I keep hearing that authors should have a "platform". If you write a book about a beagle then you better be the president of the beagle society. Writing a book about Egyptian excavation? Well, you better spend your free time mummifying your relatives. I generally ignore buzz words unless they make me feel inadequate. This one makes my 5.6 (with favorite heels on) self feel especially short.

My next book, Who put the B in the Ballyhoo? is about the circus. I can't juggle, I am terrified of clowns, and my last name doesn't end with Barnum or Bailey. What's a circus-loving girl to do without a platform?

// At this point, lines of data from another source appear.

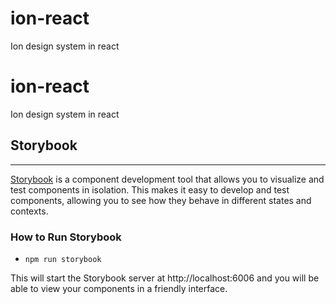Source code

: # ion-react
Ion design system in react
# ion-react

Ion design system in react

## Storybook

<hr>

[Storybook](https://storybook.js.org/) is a component development tool that allows you to visualize and test components in isolation. This makes it easy to develop and test components, allowing you to see how they behave in different states and contexts.

### How to Run Storybook

- `npm run storybook`

This will start the Storybook server at http://localhost:6006 and you will be able to view your components in a friendly interface.
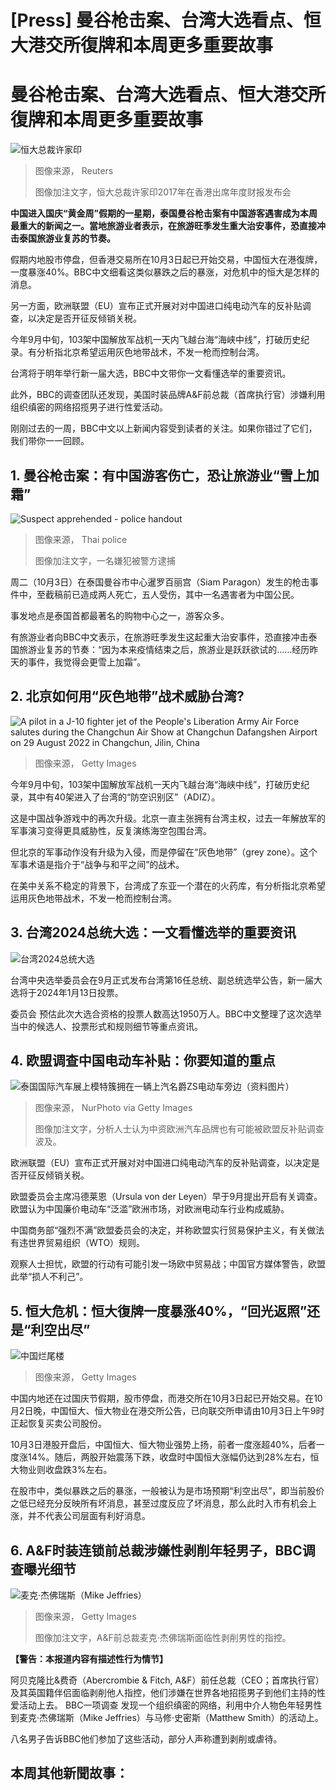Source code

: # [Press] 曼谷枪击案、台湾大选看点、恒大港交所復牌和本周更多重要故事

#  曼谷枪击案、台湾大选看点、恒大港交所復牌和本周更多重要故事


![恒大总裁许家印](_131345770_a9258112b1e06e42cd1fdf16b9c72e8a1988987f.jpg)

> 图像来源，  Reuters
>
> 图像加注文字，恒大总裁许家印2017年在香港出席年度财报发布会

**中国进入国庆“黄金周”假期的一星期，泰国曼谷枪击案有中国游客遇害成为本周最重大的新闻之一。當地旅游业者表示，在旅游旺季发生重大治安事件，恐直接冲击泰国旅游业复苏的节奏。**

假期内地股市停盘，但香港交易所在10月3日起已开始交易，中国恒大在港復牌，一度暴涨40%。BBC中文细看这类似暴跌之后的暴涨，对危机中的恒大是怎样的消息。

另一方面，欧洲联盟（EU）宣布正式开展对对中国进口纯电动汽车的反补贴调查，以决定是否开征反倾销关税。

今年9月中旬，103架中国解放军战机一天内飞越台海“海峡中线”，打破历史纪录。有分析指北京希望运用灰色地带战术，不发一枪而控制台湾。

台湾将于明年举行新一届大选，BBC中文带你一文看懂选举的重要资讯。

此外，BBC的调查团队还发现，美国时装品牌A&F前总裁（首席执行官）涉嫌利用组织缜密的网络招揽男子进行性爱活动。

刚刚过去的一周，BBC中文以上新闻内容受到读者的关注。如果你错过了它们，我们带你一一回顾。

##  1\. 曼谷枪击案：有中国游客伤亡，恐让旅游业“雪上加霜”

![Suspect apprehended - police handout](_131317101_mediaitem131317098.jpg)

> 图像来源，  Thai police
>
> 图像加注文字，一名嫌犯被警方逮捕

周二（10月3日）在泰国曼谷市中心暹罗百丽宫（Siam Paragon）发生的枪击事件中，至截稿前已造成两人死亡，五人受伤，其中一名遇害者为中国公民。

事发地点是泰国首都最著名的购物中心之一，游客众多。

有旅游业者向BBC中文表示，在旅游旺季发生这起重大治安事件，恐直接冲击泰国旅游业复苏的节奏：“因为本来疫情结束之后，旅游业是跃跃欲试的……经历昨天的事件，我觉得会更雪上加霜”。

##  2\. 北京如何用“灰色地带”战术威胁台湾?

![A pilot in a J-10 fighter jet of the People's Liberation Army Air Force salutes during the Changchun Air Show at Changchun Dafangshen Airport on 29 August 2022 in Changchun, Jilin, China](_131336010_gettyimages-1419235639-1.jpg)

> 图像来源，  Getty Images

今年9月中旬，103架中国解放军战机一天内飞越台海“海峡中线”，打破历史纪录，其中有40架进入了台湾的“防空识别区”（ADIZ）。

这是中国战争游戏中的再次升级。北京一直主张拥有台湾主权，过去一年解放军的军事演习变得更具威胁性，反复演练海空包围台湾。

但北京的军事动作没有升级为入侵，而是停留在“灰色地带”（grey zone）。这个军事术语是指介于“战争与和平之间”的战术。

在美中关系不稳定的背景下，台湾成了东亚一个潜在的火药库，有分析指北京希望运用灰色地带战术，不发一枪而控制台湾。

##  3\. 台湾2024总统大选：一文看懂选举的重要资讯

![台湾2024总统大选](_131264924_thumbnail.jpg)

台湾中央选举委员会在9月正式发布台湾第16任总统、副总统选举公告，新一届大选将于2024年1月13日投票。

委员会 预估此次大选合资格的投票人数高达1950万人。BBC中文整理了这次选举当中的候选人、投票形式和规则细节等重点资讯。

##  4\. 欧盟调查中国电动车补贴：你要知道的重点

![泰国国际汽车展上模特簇拥在一辆上汽名爵ZS电动车旁边（资料图片）](_131340873_gettyimages-881754642.jpg)

> 图像来源，  NurPhoto via Getty Images
>
> 图像加注文字，分析人士认为中资欧洲汽车品牌也有可能被欧盟反补贴调查波及。

欧洲联盟（EU）宣布正式开展对对中国进口纯电动汽车的反补贴调查，以决定是否开征反倾销关税。

欧盟委员会主席冯德莱恩（Ursula von der Leyen）早于9月提出开启有关调查。欧盟认为中国廉价电动车“泛滥”欧洲市场，对欧洲电动车行业构成威胁。

中国商务部“强烈不满”欧盟委员会的决定，并称欧盟实行贸易保护主义，有关做法有违世界贸易组织（WTO）规则。

观察人士担忧，欧盟的行动有可能引发一场欧中贸易战；中国官方媒体警告，欧盟此举“损人不利己”。

##  5\. 恒大危机：恒大復牌一度暴涨40%，“回光返照”还是“利空出尽”

![中国烂尾楼](_131318272_gettyimages-1235246917.jpg)

> 图像来源，  Getty Images

中国内地还在过国庆节假期，股市停盘，而港交所在10月3日起已开始交易。在10月2日晚，中国恒大、恒大物业在港交所公告，已向联交所申请由10月3日上午9时正起恢复买卖公司股份。

10月3日港股开盘后，中国恒大、恒大物业强势上扬，前者一度涨超40%，后者一度涨14%。随后，两股开始震荡下跌，收盘时中国恒大涨幅仍达到28%左右，恒大物业则收盘跌3%左右。

在股市中，类似暴跌之后的暴涨，一般被认为是市场预期“利空出尽”，即当前股价之低已经充分反映所有坏消息，甚至过度反应了坏消息，那么此时入市有机会上涨，并不代表公司层面有利好消息。

##  6\. A&F时装连锁前总裁涉嫌性剥削年轻男子，BBC调查曝光细节

![麦克·杰佛瑞斯（Mike Jeffries）](_131322936_a171dc48-71a8-4105-8c06-3d1cb5a816f6.jpg)

> 图像来源，  Getty Images
>
> 图像加注文字，A&F前总裁麦克·杰佛瑞斯面临性剥削男性的指控。

**【警告：本报道内容有描述性行为情节】**

阿贝克隆比&费奇（Abercrombie & Fitch, A&F）前任总裁（CEO；首席执行官）及其英国籍伴侣面临剥削他人指控，他们涉嫌在世界各地招揽男子到他们主持的性爱活动上去。
 BBC一项调查  发现一个组织缜密的网络，利用中介人物色年轻男性到麦克·杰佛瑞斯（Mike Jeffries）与马修·史密斯（Matthew Smith）的活动上。

八名男子告诉BBC他们参加了这些活动，部分人声称遭到剥削或虐待。

##  本周其他新聞故事：




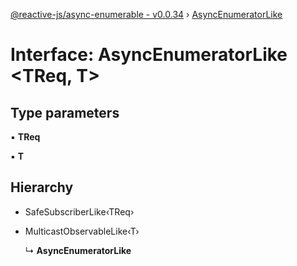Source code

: [@reactive-js/async-enumerable - v0.0.34](../README.md) › [AsyncEnumeratorLike](asyncenumeratorlike.md)

# Interface: AsyncEnumeratorLike <**TReq, T**>

## Type parameters

▪ **TReq**

▪ **T**

## Hierarchy

* SafeSubscriberLike‹TReq›

* MulticastObservableLike‹T›

  ↳ **AsyncEnumeratorLike**
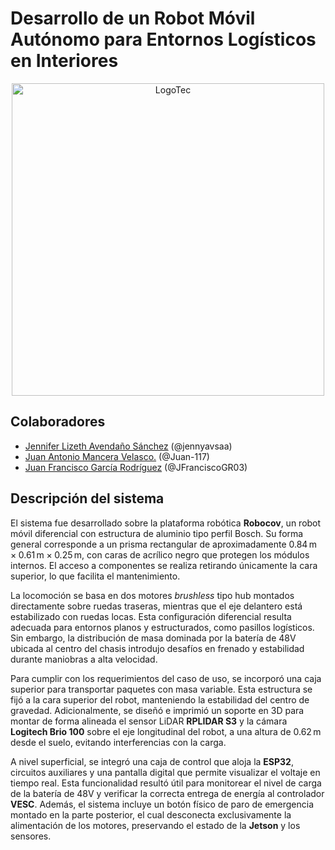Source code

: # Desarrollo de un Robot Móvil Autónomo para Entornos Logísticos en Interiores

<p align="center">
  <img src="https://javier.rodriguez.org.mx/itesm/2014/tecnologico-de-monterrey-blue.png" alt="LogoTec" width="500"/>
</p>

## Colaboradores

- [Jennifer Lizeth Avendaño Sánchez](https://github.com/jennyavsaa) (@jennyavsaa)
- [Juan Antonio Mancera Velasco.](https://github.com/Juan-117) (@Juan-117)
- [Juan Francisco García Rodríguez](https://github.com/JFranciscoGR03) (@JFranciscoGR03)

## Descripción del sistema

El sistema fue desarrollado sobre la plataforma robótica **Robocov**, un robot móvil diferencial con estructura de aluminio tipo perfil Bosch. Su forma general corresponde a un prisma rectangular de aproximadamente $0.84\,\text{m} \times 0.61\,\text{m} \times 0.25\,\text{m}$, con caras de acrílico negro que protegen los módulos internos. El acceso a componentes se realiza retirando únicamente la cara superior, lo que facilita el mantenimiento.

La locomoción se basa en dos motores *brushless* tipo hub montados directamente sobre ruedas traseras, mientras que el eje delantero está estabilizado con ruedas locas. Esta configuración diferencial resulta adecuada para entornos planos y estructurados, como pasillos logísticos. Sin embargo, la distribución de masa dominada por la batería de 48V ubicada al centro del chasis introdujo desafíos en frenado y estabilidad durante maniobras a alta velocidad.

Para cumplir con los requerimientos del caso de uso, se incorporó una caja superior para transportar paquetes con masa variable. Esta estructura se fijó a la cara superior del robot, manteniendo la estabilidad del centro de gravedad. Adicionalmente, se diseñó e imprimió un soporte en 3D para montar de forma alineada el sensor LiDAR **RPLIDAR S3** y la cámara **Logitech Brio 100** sobre el eje longitudinal del robot, a una altura de $0.62\,\text{m}$ desde el suelo, evitando interferencias con la carga.

A nivel superficial, se integró una caja de control que aloja la **ESP32**, circuitos auxiliares y una pantalla digital que permite visualizar el voltaje en tiempo real. Esta funcionalidad resultó útil para monitorear el nivel de carga de la batería de 48V y verificar la correcta entrega de energía al controlador **VESC**. Además, el sistema incluye un botón físico de paro de emergencia montado en la parte posterior, el cual desconecta exclusivamente la alimentación de los motores, preservando el estado de la **Jetson** y los sensores.

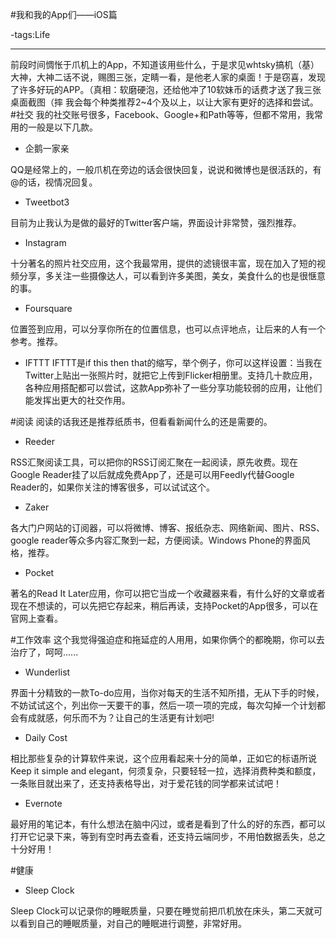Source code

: #我和我的App们——iOS篇

-tags:Life

----
前段时间惆怅于爪机上的App，不知道该用些什么，于是求见whtsky搞机（基）大神，大神二话不说，赐图三张，定睛一看，是他老人家的桌面！于是窃喜，发现了许多好玩的APP。（真相：软磨硬泡，还给他冲了10软妹币的话费才送了我三张桌面截图（摔
我会每个种类推荐2~4个及以上，以让大家有更好的选择和尝试。
#社交
我的社交账号很多，Facebook、Google+和Path等等，但都不常用，我常用的一般是以下几款。

* 企鹅一家亲

QQ是经常上的，一般爪机在旁边的话会很快回复，说说和微博也是很活跃的，有@的话，视情况回复。

* Tweetbot3

目前为止我认为是做的最好的Twitter客户端，界面设计非常赞，强烈推荐。

* Instagram

十分著名的照片社交应用，这个我最常用，提供的滤镜很丰富，现在加入了短的视频分享，多关注一些摄像达人，可以看到许多美图，美女，美食什么的也是很惬意的事。

* Foursquare

位置签到应用，可以分享你所在的位置信息，也可以点评地点，让后来的人有一个参考。推荐。

* IFTTT
IFTTT是if this then that的缩写，举个例子，你可以这样设置：当我在Twitter上贴出一张照片时，就把它上传到Flicker相册里。支持几十款应用，各种应用搭配都可以尝试，这款App弥补了一些分享功能较弱的应用，让他们能发挥出更大的社交作用。


#阅读
阅读的话我还是推荐纸质书，但看看新闻什么的还是需要的。

* Reeder

RSS汇聚阅读工具，可以把你的RSS订阅汇聚在一起阅读，原先收费。现在Google Reader挂了以后就成免费App了，还是可以用Feedly代替Google Reader的，如果你关注的博客很多，可以试试这个。

* Zaker

各大门户网站的订阅器，可以将微博、博客、报纸杂志、网络新闻、图片、RSS、google reader等众多内容汇聚到一起，方便阅读。Windows Phone的界面风格，推荐。

* Pocket

著名的Read It Later应用，你可以把它当成一个收藏器来看，有什么好的文章或者现在不想读的，可以先把它存起来，稍后再读，支持Pocket的App很多，可以在官网上查看。

#工作效率
这个我觉得强迫症和拖延症的人用用，如果你俩个的都晚期，你可以去治疗了，呵呵......

* Wunderlist

界面十分精致的一款To-do应用，当你对每天的生活不知所措，无从下手的时候，不妨试试这个，列出你一天要干的事，然后一项一项的完成，每次勾掉一个计划都会有成就感，何乐而不为？让自己的生活更有计划吧!

* Daily Cost

相比那些复杂的计算软件来说，这个应用看起来十分的简单，正如它的标语所说Keep it simple and elegant，何须复杂，只要轻轻一拉，选择消费种类和额度，一条账目就出来了，还支持表格导出，对于爱花钱的同学都来试试吧！

* Evernote

最好用的笔记本，有什么想法在脑中闪过，或者是看到了什么的好的东西，都可以打开它记录下来，等到有空时再去查看，还支持云端同步，不用怕数据丢失，总之十分好用！

#健康

* Sleep Clock

Sleep Clock可以记录你的睡眠质量，只要在睡觉前把爪机放在床头，第二天就可以看到自己的睡眠质量，对自己的睡眠进行调整，非常好用。
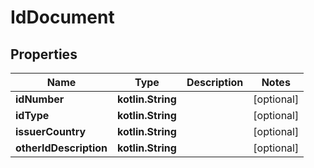 
# IdDocument

## Properties
| Name | Type | Description | Notes |
| ------------ | ------------- | ------------- | ------------- |
| **idNumber** | **kotlin.String** |  |  [optional] |
| **idType** | **kotlin.String** |  |  [optional] |
| **issuerCountry** | **kotlin.String** |  |  [optional] |
| **otherIdDescription** | **kotlin.String** |  |  [optional] |



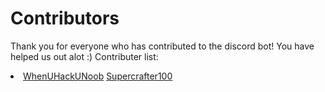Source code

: # Contributors
Thank you for everyone who has contributed to the discord bot! You have helped us out alot :)
Contributer list:

<li>
<a href="https://github.com/WhenUHackUNoob">WhenUHackUNoob</a>
<a href="https://github.com/Supercrafter100">Supercrafter100</a>
</li>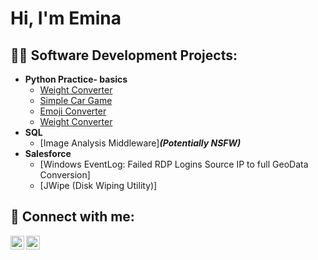 <h1>Hi, I'm Emina <br/></h1>

<h2>👨‍💻 Software Development Projects:</h2>

- <b>Python Practice- basics</b>
  - [Weight Converter](https://github.com/Ljunijankic95/Ljubijankic95/blob/main/excel_price_processor.py)
  - [Simple Car Game](https://github.com/Ljunijankic95/Ljubijankic95/blob/main/car_game(basics).py)
  - [Emoji Converter](https://github.com/Ljunijankic95/Ljubijankic95/blob/main/emoji_converter.py)
  - [Weight Converter](https://github.com/Ljunijankic95/Ljubijankic95/blob/main/weight_converter.py)
- <b>SQL</b>
  - [Image Analysis Middleware]<b><i>(Potentially NSFW)</b></i>
- <b>Salesforce</b>
  - [Windows EventLog: Failed RDP Logins Source IP to full GeoData Conversion]
  - [JWipe (Disk Wiping Utility)]
 
<h2> 🤳 Connect with me:</h2>

[<img align="left" alt="ljubijankic95 | LinkedIn" width="22px" src="https://cdn.jsdelivr.net/npm/simple-icons@v3/icons/linkedin.svg" />][linkedin]
[<img align="left" alt="ljubijankic95 | Instagram" width="22px" src="https://cdn.jsdelivr.net/npm/simple-icons@v3/icons/instagram.svg" />][instagram]


[instagram]: https://www.instagram.com/ljubijankiceva/
[linkedin]: https://www.linkedin.com/in/eljubijankic/

<!--
Here are some ideas to get you started:

- 🔭 I’m currently working on ...
- 🌱 I’m currently learning ...
- 👯 I’m looking to collaborate on ...
- 🤔 I’m looking for help with ...
- 💬 Ask me about ...
- 📫 How to reach me: ...
- 😄 Pronouns: ...
- ⚡ Fun fact: ...
-->
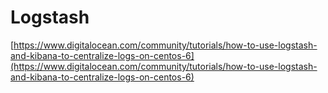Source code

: # Logstash

[https://www.digitalocean.com/community/tutorials/how-to-use-logstash-and-kibana-to-centralize-logs-on-centos-6](https://www.digitalocean.com/community/tutorials/how-to-use-logstash-and-kibana-to-centralize-logs-on-centos-6)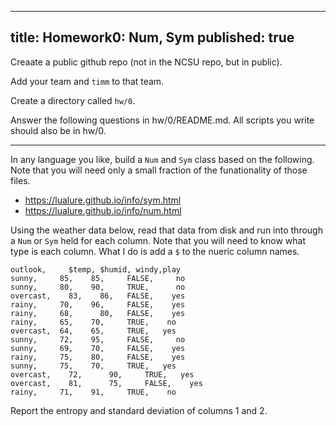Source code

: 

---
title: Homework0: Num, Sym
published: true
---

Creaate a public github repo (not in the NCSU repo, but in public).

Add your team and `timm` to that team.

Create a directory called `hw/0`.

Answer the following questions in hw/0/README.md.
All scripts you write should also be in hw/0.

__________________________

In any language you like, build a `Num`  and `Sym` class based on  the following.
Note that you will need only a small fraction of the funationality 
of those files.

- https://lualure.github.io/info/sym.html
- https://lualure.github.io/info/num.html

Using the weather data below, read that data from disk and run into through
a `Num` or `Sym` held for each column. Note that you will need to know
what type is each column. What I do
is add a `$` to the nueric column names.

    outlook,	 $temp,	$humid, windy,play
    sunny,	   85,	  85,	  FALSE, 	 no
    sunny,	   80,	  90,	  TRUE, 	 no
    overcast,	 83,  	86,	  FALSE,	yes
    rainy,	   70,	  96,	  FALSE,	yes
    rainy,	   68,  	80,	  FALSE,	yes
    rainy,	   65,	  70,	  TRUE,	   no
    overcast,  64,	  65,	  TRUE,	  yes
    sunny,	   72,	  95,	  FALSE,	 no
    sunny,	   69,	  70,	  FALSE,	yes
    rainy,	   75,	  80,	  FALSE,	yes
    sunny,	   75,	  70,	  TRUE,	  yes
    overcast,	 72,	  90,	  TRUE,	  yes
    overcast,	 81,	  75,	  FALSE,	yes
    rainy,	   71,	  91,	  TRUE,	   no

Report the entropy and  standard deviation of columns 1 and 2.

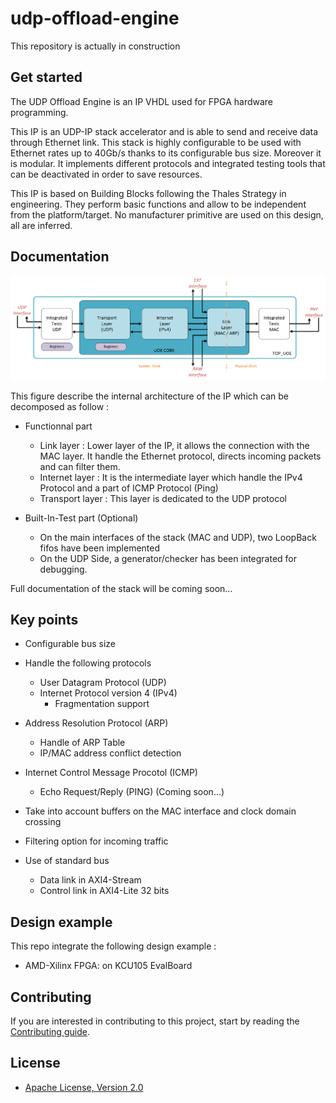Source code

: # udp-offload-engine

This repository is actually in construction

## Get started

The UDP Offload Engine is an IP VHDL used for FPGA hardware programming.

This IP is an UDP-IP stack accelerator and is able to send and receive data through Ethernet link.
This stack is highly configurable to be used with Ethernet rates up to 40Gb/s thanks to its configurable bus size.
Moreover it is modular. It implements different protocols and integrated testing tools that can be deactivated in order to save resources.

This IP is based on Building Blocks following the Thales Strategy in engineering. They perform basic functions and allow to be independent from the platform/target.
No manufacturer primitive are used on this design, all are inferred.

## Documentation

![uoe](https://github.com/ThalesGroup/udp-offload-engine/blob/master/docs/UOE_functinnal_scheme.png)

This figure describe the internal architecture of the IP which can be decomposed as follow :

* Functionnal part

  * Link layer : Lower layer of the IP, it allows the connection with the MAC layer. It handle the Ethernet protocol, directs incoming packets and can filter them.
  * Internet layer : It is the intermediate layer which handle the IPv4 Protocol and a part of ICMP Protocol (Ping)
  * Transport layer : This layer is dedicated to the UDP protocol
  
* Built-In-Test part (Optional)

  * On the main interfaces of the stack (MAC and UDP), two LoopBack fifos have been implemented
  * On the UDP Side, a generator/checker has been integrated for debugging.

Full documentation of the stack will be coming soon...

## Key points

* Configurable bus size

* Handle the following protocols

  * User Datagram Protocol (UDP)
  * Internet Protocol version 4 (IPv4)
    * Fragmentation support
    
* Address Resolution Protocol (ARP)

  * Handle of ARP Table
  * IP/MAC address conflict detection

* Internet Control Message Procotol (ICMP)

  * Echo Request/Reply (PING) (Coming soon...)
  
* Take into account buffers on the MAC interface and clock domain crossing

* Filtering option for incoming traffic

* Use of standard bus

  * Data link in AXI4-Stream 
  * Control link in AXI4-Lite 32 bits
  
## Design example

This repo integrate the following design example :

* AMD-Xilinx FPGA: on KCU105 EvalBoard
  
## Contributing

If you are interested in contributing to this project, start by reading the [Contributing guide](/CONTRIBUTING.md).

## License

* [Apache License, Version 2.0](https://github.com/ThalesGroup/udp-offload-engine/blob/master/LICENSE) 
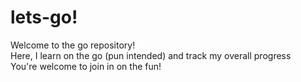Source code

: # lets-go!

Welcome to the go repository!
<br>
Here, I learn on the go (pun intended) and track my overall progress
<br>
You're welcome to join in on the fun!
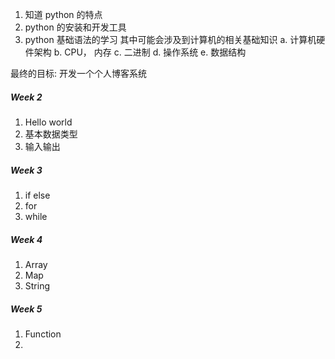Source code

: 1. 知道 python 的特点
2. python 的安装和开发工具
3. python 基础语法的学习
    其中可能会涉及到计算机的相关基础知识
    a. 计算机硬件架构
    b. CPU， 内存
    c. 二进制
    d. 操作系统
    e. 数据结构


最终的目标: 开发一个个人博客系统

##### Week 2
1. Hello world
2. 基本数据类型
3. 输入输出


##### Week 3
1. if else
2. for
3. while


##### Week 4
1. Array
2. Map
3. String



##### Week 5
1. Function
2.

I know my publisher realized that I didn't have a platform before they signed the book. I was not at the acquisition meeting, but my active imagination has vividly recreated it:

Publisher: what is this author's platform? (publisher has that delighted "I just used an industry buzz word" look)
Editor: Well, I believe her third cousin, twice removed, trained big cats until an unfortunate incident with a hungry Bengal tiger. Oh, and she can paint.
Publisher: hmmm...can she perform any circus tricks?
Editor: um well no...no wait.. I think she mentioned a hidden sword swallowing talent. She is also very handy with a paint brush!
Publisher: Will she swallow swords to sell books?
Editor: I could certainly ask.
Publisher: well, if she will swallow swords then sign her up. And if not, then maybe we could count on that painting thing.

And there you have it. A sad tale of a midget circus girl with a lonely paint brush and no circus tricks. What will be her book's fate????? (insert dramatic organ music here)

Someone out there give me some ideas, hope, sage advice, or maybe just a stepping stool. How do you promote a book without a platform?